The Country Road: Stories
-
- $9.99
-
- $9.99
Publisher Description
Although a famous Swiss author, Regina Ullmann has never appeared before in English: her oracular, strange, singular voice astonishes.
Never before in English, Regina Ullmann's work is distinctive and otherworldly, resonant of nineteenth-century village tales and of authors such as Adalbert Stifter and her contemporary Robert Walser. In the stories of The Country Road, largely set in the Swiss countryside, the archaic and the modern collide, and "sometimes the whole world appears to be painted on porcelain, right down to the dangerous cracks." this delicate but fragile beauty, with its ominous undertones, gives Ullmann her unique voice.
PUBLISHERS WEEKLY
German-language literature, from Rilke to Thomas Mann, has often merged psychological landscapes with the natural world, but women have been underrepresented or undertranslated. Enter Swiss protomodernist Ullmann, whose unclassifiable and deeply original 1921 collection has undergone a triumphant translation (the first in English) by Beals. Some stories are sublime reveries that anticipate Claire Lispector or Nathalie Sarraute, while others read like painterly idylls of country life. "Strawberries" evokes a child's experience of natural beauty, "The Old Tavern Sign" is a majestic fable featuring a youth's dreamlike encounter with a stag, and both "The Mouse" and "The Old Man" meditate on death's proximity to life.

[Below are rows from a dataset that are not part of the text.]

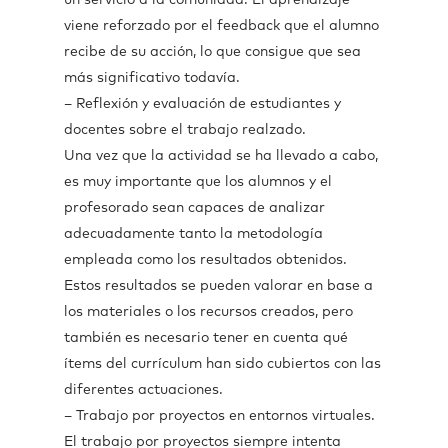
un servicio a la comunidad. El aprendizaje
viene reforzado por el feedback que el alumno
recibe de su acción, lo que consigue que sea
más significativo todavía.
– Reflexión y evaluación de estudiantes y
docentes sobre el trabajo realzado.
Una vez que la actividad se ha llevado a cabo,
es muy importante que los alumnos y el
profesorado sean capaces de analizar
adecuadamente tanto la metodología
empleada como los resultados obtenidos.
Estos resultados se pueden valorar en base a
los materiales o los recursos creados, pero
también es necesario tener en cuenta qué
ítems del currículum han sido cubiertos con las
diferentes actuaciones.
– Trabajo por proyectos en entornos virtuales.
El trabajo por proyectos siempre intenta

But the real focus is on language, whether the birdsong of "Retold...", the overheard chatter of adults in "The Christmas Visit," or the mental language that mingles with the harshness of a journey through the blooming hinterlands in the title story. Each of the pieces in this collection is "a stroll through unknown territories," populated by mysterious hunchbacks, memories of rustic old houses, mirrors, and the high price nature asks for giving the gift of life. In the touching "The Girl," Ullmann delivers a more traditional story about a pregnant girl seeking refuge with an old hermit. Ullmann's purpose is to frame "those intangible things that you never receive" but are ours nonetheless.